Not satisfied with the answer, the little girl went to visit her grandma to find out why she cut the head and tail off the fish before baking it. Grandma thought for a while and replied, ‘I don’t know. My mother always did it that way’.
So the little girl and the grandma went to visit great grandma to find out if she knew the answer. Great grandma thought for a while and said, ‘Because my baking pan was too small to fit in the whole fish’.
-Ack M Hamanova
Some of you may have come across this fable before, and others may now be wondering ‘what does this have to do with my professional practice as an educator?’ The fish baking story illustrates how easy it is to keep doing something a certain way just because ‘that’s the way it’s always been done’. This provides an opportunity for reflection on current practices, and the personal beliefs we hold that drive these.

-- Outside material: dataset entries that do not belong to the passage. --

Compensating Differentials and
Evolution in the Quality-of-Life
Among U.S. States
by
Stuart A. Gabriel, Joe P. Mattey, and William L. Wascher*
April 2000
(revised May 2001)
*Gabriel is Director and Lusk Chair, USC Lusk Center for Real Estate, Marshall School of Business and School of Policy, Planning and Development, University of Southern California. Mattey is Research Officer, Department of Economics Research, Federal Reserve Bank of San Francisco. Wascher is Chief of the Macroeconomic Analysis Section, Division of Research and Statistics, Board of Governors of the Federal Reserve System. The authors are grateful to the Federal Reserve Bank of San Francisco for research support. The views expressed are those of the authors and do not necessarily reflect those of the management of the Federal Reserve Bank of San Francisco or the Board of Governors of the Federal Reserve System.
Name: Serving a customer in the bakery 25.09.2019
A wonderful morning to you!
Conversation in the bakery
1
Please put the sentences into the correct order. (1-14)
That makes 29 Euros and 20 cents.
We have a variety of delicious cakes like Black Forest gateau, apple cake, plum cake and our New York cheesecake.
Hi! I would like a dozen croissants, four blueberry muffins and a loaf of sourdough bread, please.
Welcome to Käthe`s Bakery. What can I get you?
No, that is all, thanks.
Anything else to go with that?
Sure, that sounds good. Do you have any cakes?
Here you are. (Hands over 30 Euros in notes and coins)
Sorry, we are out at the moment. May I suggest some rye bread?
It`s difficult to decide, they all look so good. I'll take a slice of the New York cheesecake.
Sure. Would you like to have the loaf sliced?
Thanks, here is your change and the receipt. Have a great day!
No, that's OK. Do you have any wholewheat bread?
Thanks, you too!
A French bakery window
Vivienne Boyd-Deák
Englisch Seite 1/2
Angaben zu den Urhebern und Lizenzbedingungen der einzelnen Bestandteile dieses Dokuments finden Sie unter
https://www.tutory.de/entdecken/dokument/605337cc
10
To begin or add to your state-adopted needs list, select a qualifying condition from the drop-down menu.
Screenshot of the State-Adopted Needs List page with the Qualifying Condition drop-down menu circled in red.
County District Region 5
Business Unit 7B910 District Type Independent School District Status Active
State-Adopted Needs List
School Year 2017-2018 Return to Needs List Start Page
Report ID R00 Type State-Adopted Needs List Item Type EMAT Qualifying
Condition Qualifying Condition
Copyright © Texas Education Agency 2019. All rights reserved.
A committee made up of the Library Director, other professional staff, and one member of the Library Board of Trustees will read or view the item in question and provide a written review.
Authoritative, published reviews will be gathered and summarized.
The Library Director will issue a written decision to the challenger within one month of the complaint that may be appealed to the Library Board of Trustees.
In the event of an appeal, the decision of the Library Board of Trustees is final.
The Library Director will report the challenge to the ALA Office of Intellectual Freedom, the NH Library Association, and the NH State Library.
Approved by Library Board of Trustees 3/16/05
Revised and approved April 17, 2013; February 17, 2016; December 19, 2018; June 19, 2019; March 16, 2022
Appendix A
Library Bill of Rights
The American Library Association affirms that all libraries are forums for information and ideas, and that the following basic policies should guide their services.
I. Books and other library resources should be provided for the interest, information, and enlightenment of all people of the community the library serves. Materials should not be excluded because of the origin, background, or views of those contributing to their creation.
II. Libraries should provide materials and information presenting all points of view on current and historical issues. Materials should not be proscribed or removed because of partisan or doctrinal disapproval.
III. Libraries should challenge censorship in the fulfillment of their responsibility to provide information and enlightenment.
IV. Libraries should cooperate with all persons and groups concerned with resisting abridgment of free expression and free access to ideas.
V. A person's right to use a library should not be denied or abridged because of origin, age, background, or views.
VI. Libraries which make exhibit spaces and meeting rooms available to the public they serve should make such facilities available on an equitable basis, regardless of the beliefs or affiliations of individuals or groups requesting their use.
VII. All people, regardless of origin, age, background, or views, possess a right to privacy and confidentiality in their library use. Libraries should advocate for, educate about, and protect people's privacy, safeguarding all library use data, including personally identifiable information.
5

Each educator in your team will hold different beliefs about educational practices, and what’s best for children— even though that belief may not necessarily be based on fact. Sometimes this clouds our judgement and we become unclear about the purpose of our actions. Certain beliefs may become embedded in the service culture, where even new educators quickly pick up on the practices that are ‘just the way we do things around here’.
Can you think of certain practices and routines that you engage in that may be based on a belief rather than serving a clear purpose for children and their families?
These identified practices can be explored as part of a collaborative approach to critical reflection. Having a clear purpose when educators ask children and families to engage in certain actions and routines is important. This involves knowing the intention behind these practices, and expected outcomes for learning, development and the building of relationships.
As you go about your day with children take a few moments, particularly in those routine times, to pause and reflect. Consider whether you and your team are clear on why you do what you do. As a team, discuss whether there are intentional outcomes for children, and if not, whether this is because ‘that’s the way it’s always been done’.
Reflecting on the beliefs that drive our actions and practices is one way to identify those that could be replaced or altered to add more meaning for children. This helps to ensure each moment children spend in early learning services is truly valued by educators.